- **EXERCISE GOAL**
The answer is all of the data, repeated exactly.

- **COLLECTED DATA**
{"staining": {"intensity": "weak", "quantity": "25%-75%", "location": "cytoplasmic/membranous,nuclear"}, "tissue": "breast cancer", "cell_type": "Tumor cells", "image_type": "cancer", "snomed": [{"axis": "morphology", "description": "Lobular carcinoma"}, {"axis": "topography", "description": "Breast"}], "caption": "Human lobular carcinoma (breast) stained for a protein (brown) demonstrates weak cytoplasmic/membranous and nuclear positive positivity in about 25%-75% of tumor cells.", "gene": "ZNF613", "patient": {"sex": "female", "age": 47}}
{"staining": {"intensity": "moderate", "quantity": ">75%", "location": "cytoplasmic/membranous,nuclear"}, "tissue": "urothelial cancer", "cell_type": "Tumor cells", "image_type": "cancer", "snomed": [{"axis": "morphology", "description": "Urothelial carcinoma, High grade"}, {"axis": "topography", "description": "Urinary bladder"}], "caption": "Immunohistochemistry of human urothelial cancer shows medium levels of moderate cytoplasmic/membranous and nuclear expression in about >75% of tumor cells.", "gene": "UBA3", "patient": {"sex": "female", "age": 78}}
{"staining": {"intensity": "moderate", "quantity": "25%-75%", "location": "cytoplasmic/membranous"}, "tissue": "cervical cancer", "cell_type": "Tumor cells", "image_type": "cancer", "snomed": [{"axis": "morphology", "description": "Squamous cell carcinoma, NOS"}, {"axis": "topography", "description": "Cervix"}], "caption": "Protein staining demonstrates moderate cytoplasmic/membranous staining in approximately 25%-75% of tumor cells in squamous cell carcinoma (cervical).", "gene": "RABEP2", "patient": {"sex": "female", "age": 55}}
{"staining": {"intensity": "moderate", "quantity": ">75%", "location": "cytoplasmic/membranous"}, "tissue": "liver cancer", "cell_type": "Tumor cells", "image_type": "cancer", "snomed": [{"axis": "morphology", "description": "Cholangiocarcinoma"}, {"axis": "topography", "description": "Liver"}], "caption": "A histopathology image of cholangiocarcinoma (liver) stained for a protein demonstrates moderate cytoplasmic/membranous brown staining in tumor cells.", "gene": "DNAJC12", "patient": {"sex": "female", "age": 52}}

- **SOLUTION**
{"staining": {"intensity": "weak", "quantity": "25%-75%", "location": "cytoplasmic/membranous,nuclear"}, "tissue": "breast cancer", "cell_type": "Tumor cells", "image_type": "cancer", "snomed": [{"axis": "morphology", "description": "Lobular carcinoma"}, {"axis": "topography", "description": "Breast"}], "caption": "Human lobular carcinoma (breast) stained for a protein (brown) demonstrates weak cytoplasmic/membranous and nuclear positive positivity in about 25%-75% of tumor cells.", "gene": "ZNF613", "patient": {"sex": "female", "age": 47}}
{"staining": {"intensity": "moderate", "quantity": ">75%", "location": "cytoplasmic/membranous,nuclear"}, "tissue": "urothelial cancer", "cell_type": "Tumor cells", "image_type": "cancer", "snomed": [{"axis": "morphology", "description": "Urothelial carcinoma, High grade"}, {"axis": "topography", "description": "Urinary bladder"}], "caption": "Immunohistochemistry of human urothelial cancer shows medium levels of moderate cytoplasmic/membranous and nuclear expression in about >75% of tumor cells.", "gene": "UBA3", "patient": {"sex": "female", "age": 78}}
{"staining": {"intensity": "moderate", "quantity": "25%-75%", "location": "cytoplasmic/membranous"}, "tissue": "cervical cancer", "cell_type": "Tumor cells", "image_type": "cancer", "snomed": [{"axis": "morphology", "description": "Squamous cell carcinoma, NOS"}, {"axis": "topography", "description": "Cervix"}], "caption": "Protein staining demonstrates moderate cytoplasmic/membranous staining in approximately 25%-75% of tumor cells in squamous cell carcinoma (cervical).", "gene": "RABEP2", "patient": {"sex": "female", "age": 55}}
{"staining": {"intensity": "moderate", "quantity": ">75%", "location": "cytoplasmic/membranous"}, "tissue": "liver cancer", "cell_type": "Tumor cells", "image_type": "cancer", "snomed": [{"axis": "morphology", "description": "Cholangiocarcinoma"}, {"axis": "topography", "description": "Liver"}], "caption": "A histopathology image of cholangiocarcinoma (liver) stained for a protein demonstrates moderate cytoplasmic/membranous brown staining in tumor cells.", "gene": "DNAJC12", "patient": {"sex": "female", "age": 52}}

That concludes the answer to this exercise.